▶ [Brief]: Write out all of the material below word for word, keeping every line as it is, and leave the pictures out of your answer.

(Stored data)
•••

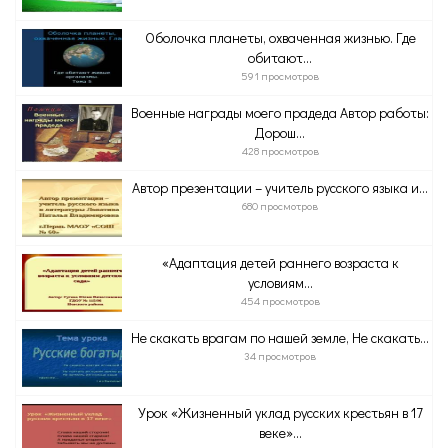
Оболочка планеты, охваченная жизнью. Где
обитают...
591 просмотров
Военные награды моего прадеда Автор работы:
Дорош...
428 просмотров
Автор презентации – учитель русского языка и...
680 просмотров
«Адаптация детей раннего возраста к
условиям...
454 просмотров
Не скакать врагам по нашей земле, Не скакать...
34 просмотров
Урок «Жизненный уклад русских крестьян в 17
веке»...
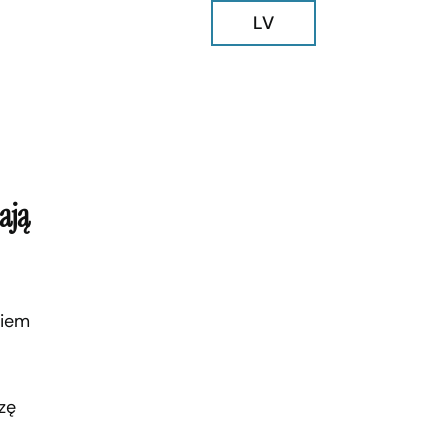
LV
ają
giem
zę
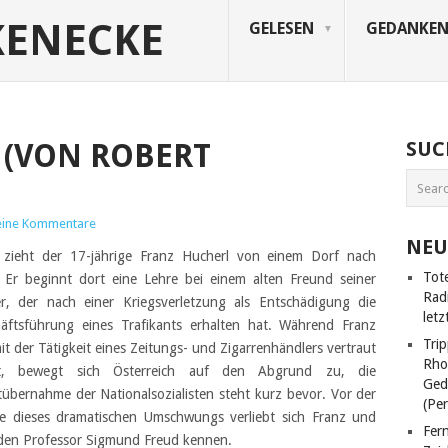
KENECKE
GELESEN
GEDANKE
 (VON ROBERT
SUC
eine Kommentare
NEU
zieht der 17-jährige Franz Hucherl von einem Dorf nach
Tot
 Er beginnt dort eine Lehre bei einem alten Freund seiner
Rad
r, der nach einer Kriegsverletzung als Entschädigung die
letz
äftsführung eines Trafikants erhalten hat. Während Franz
Trip
mit der Tätigkeit eines Zeitungs- und Zigarrenhändlers vertraut
Rho
t, bewegt sich Österreich auf den Abgrund zu, die
Ged
übernahme der Nationalsozialisten steht kurz bevor. Vor der
(Pe
se dieses dramatischen Umschwungs verliebt sich Franz und
Fer
 den Professor Sigmund Freud kennen.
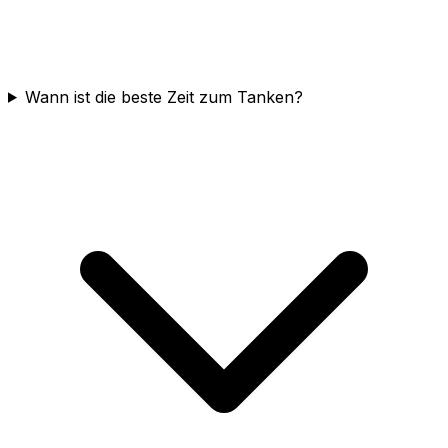
Wann ist die beste Zeit zum Tanken?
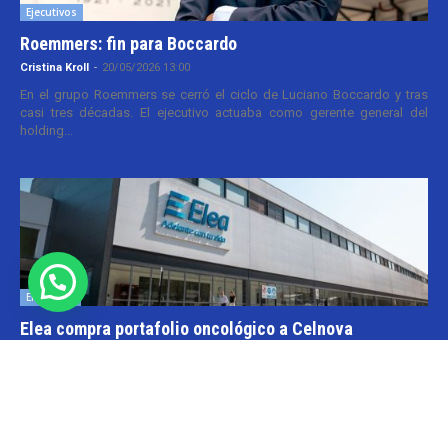
Ejecutivos
Roemmers: fin para Boccardo
Cristina Kroll
-
20/05/2026 13:00
En el grupo Roemmers se cerró el ciclo de Luciano Boccardo y tras
casi tres décadas. El ejecutivo actuaba como gerente general del
holding...
Empresas
Elea compra portafolio oncológico a Celnova
Cristina Kroll
-
20/03/2026 10:30
En la semana en que el gobierno nacional aggiornó el marco
normativo para las patentes farmacéuticas tuvo lugar una transacción
y que va por...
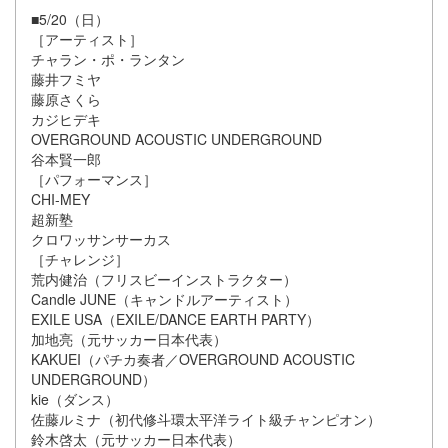
■5/20（日）
［アーティスト］
チャラン・ポ・ランタン
藤井フミヤ
藤原さくら
カジヒデキ
OVERGROUND ACOUSTIC UNDERGROUND
谷本賢一郎
［パフォーマンス］
CHI-MEY
超新塾
クロワッサンサーカス
［チャレンジ］
荒内健治（フリスビーインストラクター）
Candle JUNE（キャンドルアーティスト）
EXILE USA（EXILE/DANCE EARTH PARTY）
加地亮（元サッカー日本代表）
KAKUEI（パチカ奏者／OVERGROUND ACOUSTIC
UNDERGROUND）
kie（ダンス）
佐藤ルミナ（初代修斗環太平洋ライト級チャンピオン）
鈴木啓太（元サッカー日本代表）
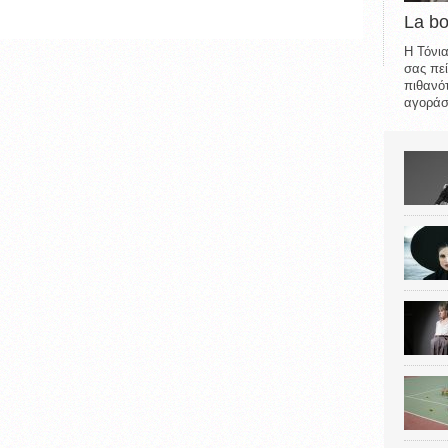
La b
Η Τόνια
σας πεί
πιθανότ
αγοράσε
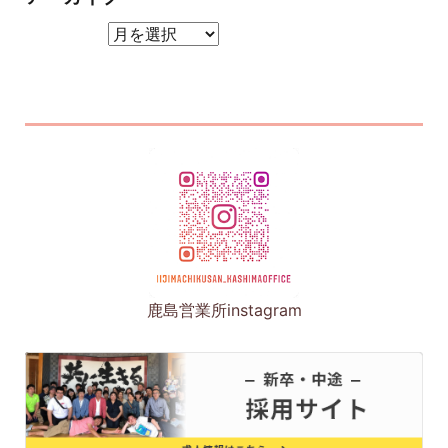
アーカイブ
鹿島営業所instagram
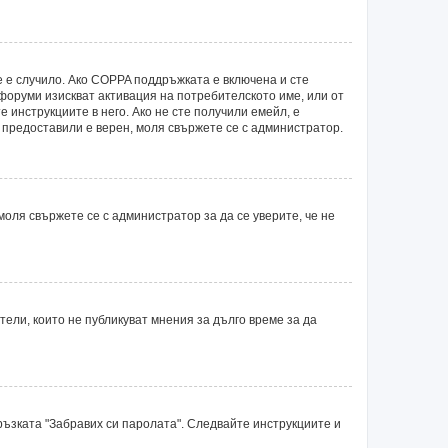
е е случило. Ако COPPA поддръжката е включена и сте
 форуми изискват активация на потребителското име, или от
 инструкциите в него. Ако не сте получили емейл, е
е предоставили е верен, моля свържете се с администратор.
оля свържете се с администратор за да се уверите, че не
ли, които не публикуват мнения за дълго време за да
ръзката "Забравих си паролата". Следвайте инструкциите и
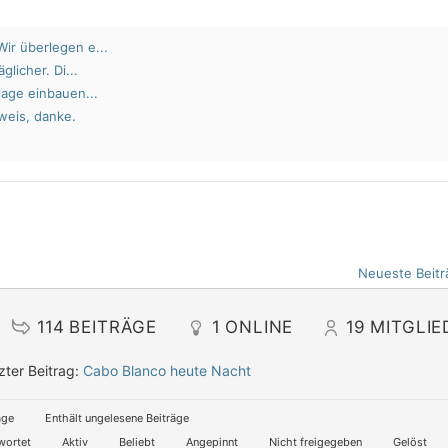
ir überlegen e...
glicher. Di...
lage einbauen...
weis, danke.
Neueste Beitr
114
BEITRÄGE
1
ONLINE
19
MITGLIE
zter Beitrag:
Cabo Blanco heute Nacht
äge
Enthält ungelesene Beiträge
wortet
Aktiv
Beliebt
Angepinnt
Nicht freigegeben
Gelöst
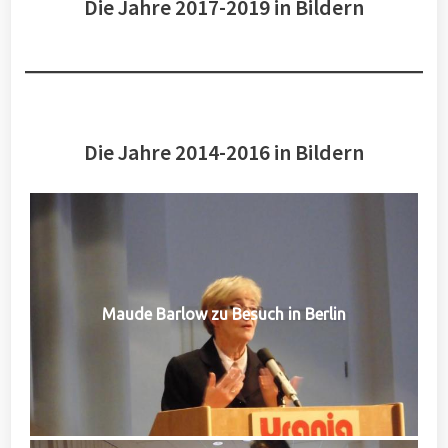
Die Jahre 2017-2019 in Bildern
Die Jahre 2014-2016 in Bildern
Maude Barlow zu Besuch in Berlin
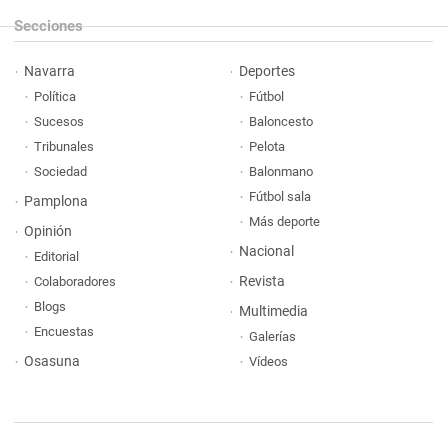
Secciones
Navarra
Deportes
Política
Fútbol
Sucesos
Baloncesto
Tribunales
Pelota
Sociedad
Balonmano
Fútbol sala
Pamplona
Más deporte
Opinión
Nacional
Editorial
Revista
Colaboradores
Blogs
Multimedia
Encuestas
Galerías
Osasuna
Vídeos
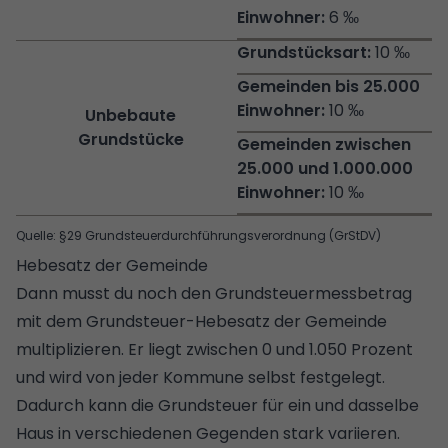
6 ‰
10 ‰
10 ‰
Unbebaute
Grundstücke
10 ‰
Quelle: §29 Grundsteuerdurchführungsverordnung (GrStDV)
Hebesatz der Gemeinde
Dann musst du noch den Grundsteuermessbetrag
mit dem
Grundsteuer-Hebesatz
der Gemeinde
multiplizieren. Er liegt zwischen 0 und 1.050 Prozent
und wird von jeder Kommune selbst festgelegt.
Dadurch kann die Grundsteuer für ein und dasselbe
Haus in verschiedenen Gegenden stark variieren.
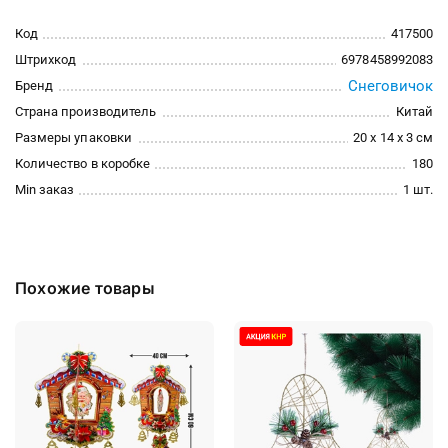
Код
417500
Штрихкод
6978458992083
Снеговичок
Бренд
Страна производитель
Китай
Размеры упаковки
20 x 14 x 3 см
Количество в коробке
180
Min заказ
1 шт.
Похожие товары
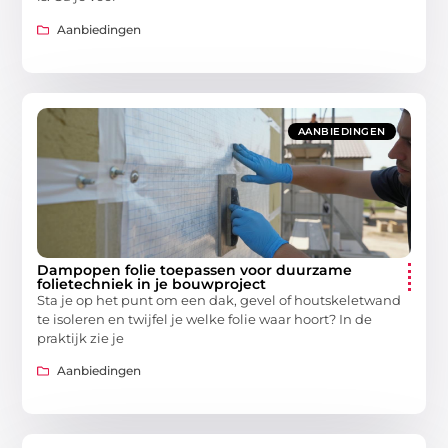
Aanbiedingen
AANBIEDINGEN
Dampopen folie toepassen voor duurzame
folietechniek in je bouwproject
Sta je op het punt om een dak, gevel of houtskeletwand
te isoleren en twijfel je welke folie waar hoort? In de
praktijk zie je
Aanbiedingen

•••

▶ [Written answer]:
Оболочка планеты, охваченная жизнью. Где
обитают...
591 просмотров
Военные награды моего прадеда Автор работы:
Дорош...
428 просмотров
Автор презентации – учитель русского языка и...
680 просмотров
«Адаптация детей раннего возраста к
условиям...
454 просмотров
Не скакать врагам по нашей земле, Не скакать...
34 просмотров
Урок «Жизненный уклад русских крестьян в 17
веке»...
LV
ają
giem
zę
KENECKE
GELESEN
GEDANKE
 (VON ROBERT
SUC
eine Kommentare
NEU
zieht der 17-jährige Franz Hucherl von einem Dorf nach
Tot
 Er beginnt dort eine Lehre bei einem alten Freund seiner
Rad
r, der nach einer Kriegsverletzung als Entschädigung die
letz
äftsführung eines Trafikants erhalten hat. Während Franz
Trip
mit der Tätigkeit eines Zeitungs- und Zigarrenhändlers vertraut
Rho
t, bewegt sich Österreich auf den Abgrund zu, die
Ged
übernahme der Nationalsozialisten steht kurz bevor. Vor der
(Pe
se dieses dramatischen Umschwungs verliebt sich Franz und
Fer
 den Professor Sigmund Freud kennen.
Wann ist die beste Zeit zum Tanken?
Ejecutivos
Roemmers: fin para Boccardo
Cristina Kroll
-
20/05/2026 13:00
En el grupo Roemmers se cerró el ciclo de Luciano Boccardo y tras
casi tres décadas. El ejecutivo actuaba como gerente general del
holding...
Empresas
Elea compra portafolio oncológico a Celnova
Cristina Kroll
-
20/03/2026 10:30
En la semana en que el gobierno nacional aggiornó el marco
normativo para las patentes farmacéuticas tuvo lugar una transacción
y que va por...
■5/20（日）
［アーティスト］
チャラン・ポ・ランタン
藤井フミヤ
藤原さくら
カジヒデキ
OVERGROUND ACOUSTIC UNDERGROUND
谷本賢一郎
［パフォーマンス］
CHI-MEY
超新塾
クロワッサンサーカス
［チャレンジ］
荒内健治（フリスビーインストラクター）
Candle JUNE（キャンドルアーティスト）
EXILE USA（EXILE/DANCE EARTH PARTY）
加地亮（元サッカー日本代表）
KAKUEI（パチカ奏者／OVERGROUND ACOUSTIC
UNDERGROUND）
kie（ダンス）
佐藤ルミナ（初代修斗環太平洋ライト級チャンピオン）
鈴木啓太（元サッカー日本代表）
La b
Η Τόνια
σας πεί
πιθανότ
αγοράσε
アーカイブ
鹿島営業所instagram
е е случило. Ако COPPA поддръжката е включена и сте
 форуми изискват активация на потребителското име, или от
 инструкциите в него. Ако не сте получили емейл, е
е предоставили е верен, моля свържете се с администратор.
оля свържете се с администратор за да се уверите, че не
ли, които не публикуват мнения за дълго време за да
ръзката "Забравих си паролата". Следвайте инструкциите и
ir überlegen e...
glicher. Di...
lage einbauen...
weis, danke.
Neueste Beitr
114
BEITRÄGE
1
ONLINE
19
MITGLIE
zter Beitrag:
Cabo Blanco heute Nacht
äge
Enthält ungelesene Beiträge
wortet
Aktiv
Beliebt
Angepinnt
Nicht freigegeben
Gelöst
Die Jahre 2017-2019 in Bildern
Die Jahre 2014-2016 in Bildern
Maude Barlow zu Besuch in Berlin
Secciones
Navarra
Deportes
Política
Fútbol
Sucesos
Baloncesto
Tribunales
Pelota
Sociedad
Balonmano
Fútbol sala
Pamplona
Más deporte
Opinión
Nacional
Editorial
Revista
Colaboradores
Blogs
Multimedia
Encuestas
Galerías
Osasuna
Vídeos
6 ‰
10 ‰
10 ‰
Unbebaute
Grundstücke
10 ‰
Quelle: §29 Grundsteuerdurchführungsverordnung (GrStDV)
Hebesatz der Gemeinde
Dann musst du noch den Grundsteuermessbetrag
mit dem
Grundsteuer-Hebesatz
der Gemeinde
multiplizieren. Er liegt zwischen 0 und 1.050 Prozent
und wird von jeder Kommune selbst festgelegt.
Dadurch kann die Grundsteuer für ein und dasselbe
Haus in verschiedenen Gegenden stark variieren.
Код
417500
Штрихкод
6978458992083
Снеговичок
Бренд
Страна производитель
Китай
Размеры упаковки
20 x 14 x 3 см
Количество в коробке
180
Min заказ
1 шт.
Похожие товары
Aanbiedingen
AANBIEDINGEN
Dampopen folie toepassen voor duurzame
folietechniek in je bouwproject
Sta je op het punt om een dak, gevel of houtskeletwand
te isoleren en twijfel je welke folie waar hoort? In de
praktijk zie je
Aanbiedingen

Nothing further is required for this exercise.